Starting at the top line, print the entries below exactly as they are and skip every picture.

#### Human pose keypoint data
<<<<

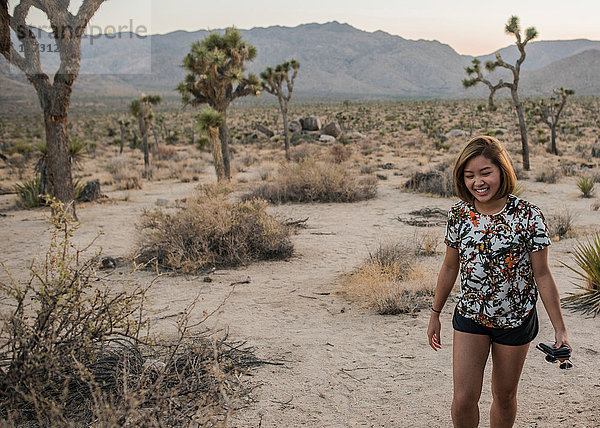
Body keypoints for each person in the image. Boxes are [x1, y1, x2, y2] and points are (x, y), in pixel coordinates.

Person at [426, 135, 571, 428]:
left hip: (516, 321)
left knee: (504, 396)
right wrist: (435, 313)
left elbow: (542, 274)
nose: (477, 182)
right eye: (469, 175)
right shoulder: (459, 215)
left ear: (502, 171)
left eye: (485, 172)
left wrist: (560, 329)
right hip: (471, 316)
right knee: (464, 399)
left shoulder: (528, 215)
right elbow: (450, 266)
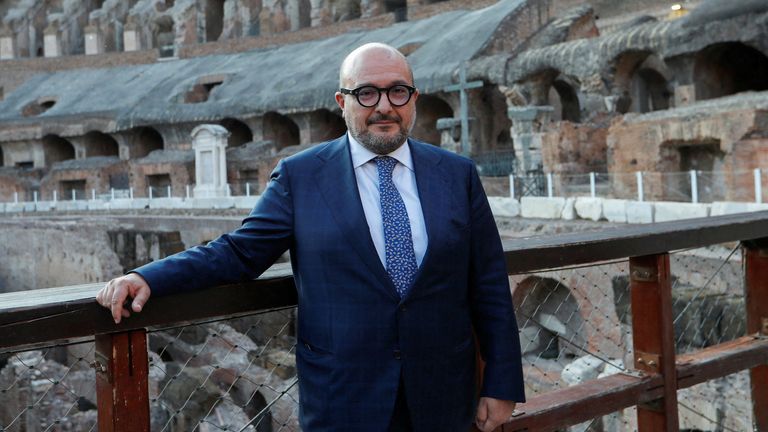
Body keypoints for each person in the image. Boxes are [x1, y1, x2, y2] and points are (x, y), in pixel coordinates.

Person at [96, 42, 525, 432]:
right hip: (344, 400)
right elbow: (240, 252)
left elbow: (488, 281)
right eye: (366, 93)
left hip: (444, 396)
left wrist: (502, 383)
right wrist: (149, 277)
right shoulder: (301, 176)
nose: (383, 106)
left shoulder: (457, 175)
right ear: (343, 102)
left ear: (413, 99)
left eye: (398, 92)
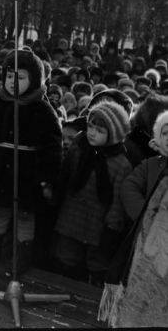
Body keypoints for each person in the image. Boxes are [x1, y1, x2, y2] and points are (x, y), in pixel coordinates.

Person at [0, 49, 62, 275]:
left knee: (25, 216)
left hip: (27, 175)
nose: (14, 82)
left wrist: (47, 178)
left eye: (21, 77)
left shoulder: (43, 111)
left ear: (34, 79)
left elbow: (52, 147)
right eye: (9, 76)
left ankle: (22, 255)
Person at [98, 110, 168, 326]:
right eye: (165, 133)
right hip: (146, 241)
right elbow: (129, 186)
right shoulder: (153, 164)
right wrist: (145, 217)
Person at [52, 100, 133, 283]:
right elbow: (65, 177)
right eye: (90, 126)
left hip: (98, 222)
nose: (92, 133)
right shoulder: (79, 149)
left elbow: (117, 203)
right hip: (72, 215)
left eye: (100, 130)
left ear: (113, 134)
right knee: (66, 258)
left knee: (96, 264)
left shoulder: (121, 164)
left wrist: (112, 228)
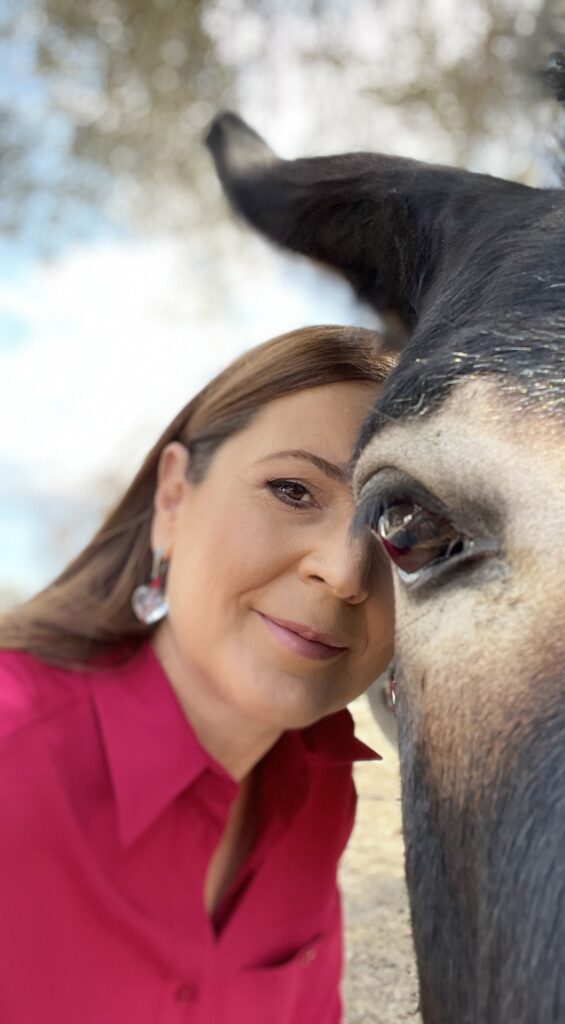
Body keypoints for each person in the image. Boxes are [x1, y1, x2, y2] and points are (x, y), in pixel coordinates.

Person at [0, 325, 396, 1024]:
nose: (343, 573)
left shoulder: (321, 790)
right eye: (293, 490)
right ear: (175, 497)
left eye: (403, 530)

>>>>

#### Exercise solution
Body keypoints for each person in the image. Boxes are [x1, y1, x2, y2] and points are (x, y), in pixel coordinates.

Person at [426, 135, 571, 428]:
left hip: (516, 321)
left knee: (504, 396)
right wrist: (435, 313)
left elbow: (542, 274)
nose: (477, 182)
right eye: (469, 175)
right shoulder: (459, 215)
left ear: (502, 171)
left eye: (485, 172)
left wrist: (560, 329)
right hip: (471, 316)
right knee: (464, 399)
left shoulder: (528, 215)
right elbow: (450, 266)
Body keypoints for each person in the image. Boxes are [x1, y1, x2, y2] and points are (x, y), in pixel coordinates.

Person at [96, 42, 525, 432]:
right hip: (344, 400)
right elbow: (240, 252)
left elbow: (488, 281)
right eye: (366, 93)
left hip: (444, 396)
left wrist: (502, 383)
right wrist: (149, 277)
right shoulder: (301, 176)
nose: (383, 106)
left shoulder: (457, 175)
right ear: (343, 102)
left ear: (413, 99)
left eye: (398, 92)
Body keypoints for each person in the image. Boxes are [x1, y1, x2, y2] and points are (x, y), in pixel coordinates.

Person at [0, 49, 62, 275]:
left knee: (25, 216)
left hip: (27, 175)
nose: (14, 82)
left wrist: (47, 178)
left eye: (21, 77)
left shoulder: (43, 111)
left ear: (34, 79)
left elbow: (52, 147)
right eye: (9, 76)
left ankle: (22, 255)
Person at [98, 110, 168, 326]:
right eye: (165, 133)
right hip: (146, 241)
right elbow: (129, 186)
right shoulder: (153, 164)
right wrist: (145, 217)
Person at [52, 100, 133, 283]:
right elbow: (65, 177)
right eye: (90, 126)
left hip: (98, 222)
nose: (92, 133)
right shoulder: (79, 149)
left elbow: (117, 203)
right hip: (72, 215)
left eye: (100, 130)
left ear: (113, 134)
right knee: (66, 258)
left knee: (96, 264)
left shoulder: (121, 164)
left wrist: (112, 228)
Body keypoints for each person in the image. Boxes are [x1, y1, x2, y2] and points are (x, y), in pixel coordinates.

Person at [0, 325, 396, 1024]:
nose: (343, 573)
left shoulder: (321, 790)
right eye: (293, 490)
right ear: (175, 497)
left eye: (403, 530)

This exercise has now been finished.